Nearly 2 million Pennsylvanians facing hungrier holidays in wake of nutrition cuts

Some 1.8 million already vulnerable Pennsylvanians face further hardship as of Nov. 1 as cuts to federal nutrition assistance take effect. According to the Center on Budget and Policy Priorities (CBPP), the cut amounts to 21 lost meals per month for a family of four.

               Approximately 766,000 children, 494,000 seniors and an estimated 59,300 veterans across the Commonwealth will see benefit reductions. The cuts are a result of the expiration of the American Recovery and Reinvestment Act that temporarily boosted the Supplemental Nutrition Assistance Program (SNAP — formerly known as food stamps) as a way to cushion the harshest effects of the recession.

               Already hard-pressed food pantries can expect to see the effects.

Nearly 66 cents of every dollar cut in Pennsylvania ($120 million) will reduce the benefits of households with children. Another 37 cents out of every dollar cut ($68 million) will reduce benefits for Pennsylvanians who are elderly or living with disabilities.
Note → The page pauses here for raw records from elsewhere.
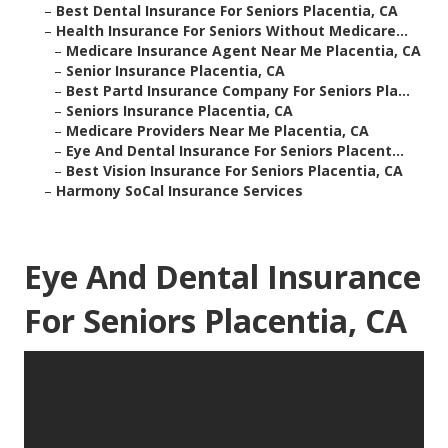
–
Best Dental Insurance For Seniors Placentia, CA
–
Health Insurance For Seniors Without Medicare...
–
Medicare Insurance Agent Near Me Placentia, CA
–
Senior Insurance Placentia, CA
–
Best Partd Insurance Company For Seniors Pla...
–
Seniors Insurance Placentia, CA
–
Medicare Providers Near Me Placentia, CA
–
Eye And Dental Insurance For Seniors Placent...
–
Best Vision Insurance For Seniors Placentia, CA
–
Harmony SoCal Insurance Services
Eye And Dental Insurance
For Seniors Placentia, CA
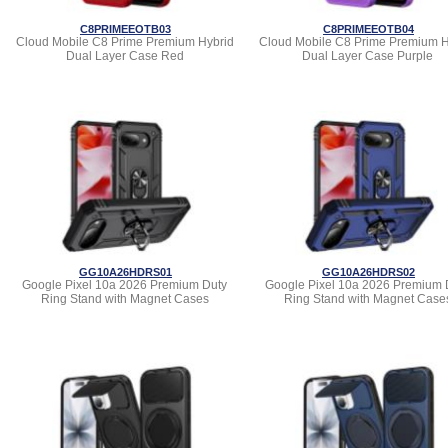
C8PRIMEEOTB03
C8PRIMEEOTB04
Cloud Mobile C8 Prime Premium Hybrid
Cloud Mobile C8 Prime Premium H
Dual Layer Case Red
Dual Layer Case Purple
GG10A26HDRS01
GG10A26HDRS02
Google Pixel 10a 2026 Premium Duty
Google Pixel 10a 2026 Premium 
Ring Stand with Magnet Cases
Ring Stand with Magnet Case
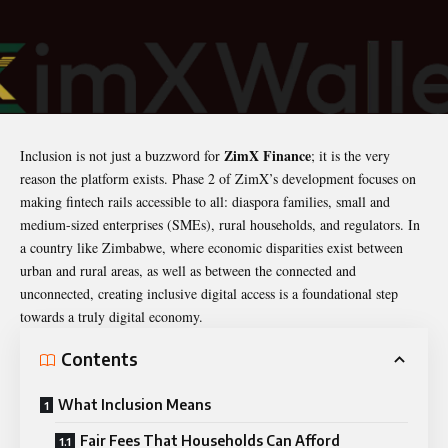
ZimX Finance
Inclusion is not just a buzzword for
; it is the very
reason the platform exists. Phase 2 of ZimX’s development focuses on
making fintech rails accessible to all: diaspora families, small and
medium-sized enterprises (SMEs), rural households, and regulators. In
a country like Zimbabwe, where economic disparities exist between
urban and rural areas, as well as between the connected and
unconnected, creating inclusive digital access is a foundational step
towards a truly digital economy.
Contents
What Inclusion Means
Fair Fees That Households Can Afford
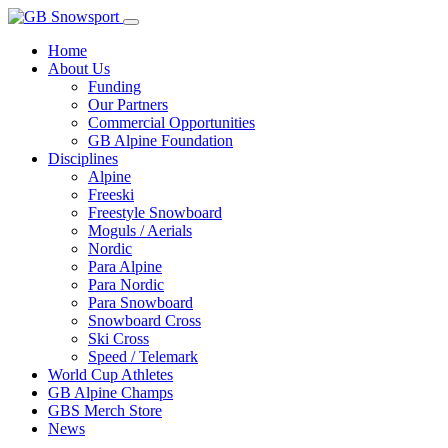
Home
About Us
Funding
Our Partners
Commercial Opportunities
GB Alpine Foundation
Disciplines
Alpine
Freeski
Freestyle Snowboard
Moguls / Aerials
Nordic
Para Alpine
Para Nordic
Para Snowboard
Snowboard Cross
Ski Cross
Speed / Telemark
World Cup Athletes
GB Alpine Champs
GBS Merch Store
News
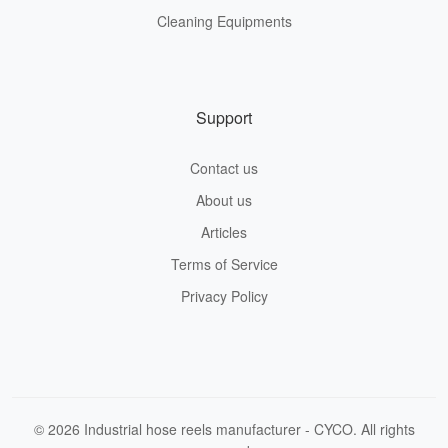
Cleaning Equipments
Support
Contact us
About us
Articles
Terms of Service
Privacy Policy
© 2026 Industrial hose reels manufacturer - CYCO. All rights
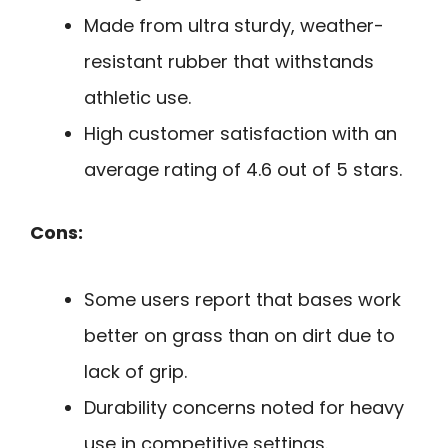
Made from ultra sturdy, weather-
resistant rubber that withstands
athletic use.
High customer satisfaction with an
average rating of 4.6 out of 5 stars.
Cons:
Some users report that bases work
better on grass than on dirt due to
lack of grip.
Durability concerns noted for heavy
use in competitive settings.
Nutrition assistance is our nation’s first line of defense against hunger and a powerful tool to help keep families out of poverty. Benefits are modest, offering many Pennsylvania families a crucial bridge in this slow economic recovery. View details for each of Pennsylvania’s 67 counties on the impact of the SNAP cut, including the number of adults, children, and households receiving SNAP benefits as of September 2013.

In addition to helping to feed hungry families, SNAP is one of the fastest, most effective ways to spur the economy. Every $1 increase in SNAP benefits generates about $1.70 in economic activity. Benefits boost demand for farm produce, helping to keep our nation’s farms strong.

All of the more than 47 million Americans, including 22 million children, who receive SNAP benefits will be affected by the across-the-board cuts taking effect this month. The cut will reduce SNAP benefits by $5 billion total in the remaining months of the fiscal year (November 2013-September 2014), including $183 million in Pennsylvania.

For a family of three, the cut will likely mean a reduction of $29 a month — $319 for the remaining 11 months of the fiscal year. This is a serious loss for families whose benefits, after this cut, will average less than $1.40 per person per meal.

Additional cuts to SNAP could be on the way. In September, the U.S. House narrowly approved legislation that would cut $39 billion in SNAP funding over the next decade. The Senate has not taken up the bill.

A cut that large, if enacted, would deny SNAP to approximately 3.8 million low-income people in 2014 and to an average of nearly 3 million people each year over the coming decade, according to Congressional Budget Office (CBO) estimates. Those who would be thrown off the program include many low-income children, seniors, and families that work for low wages.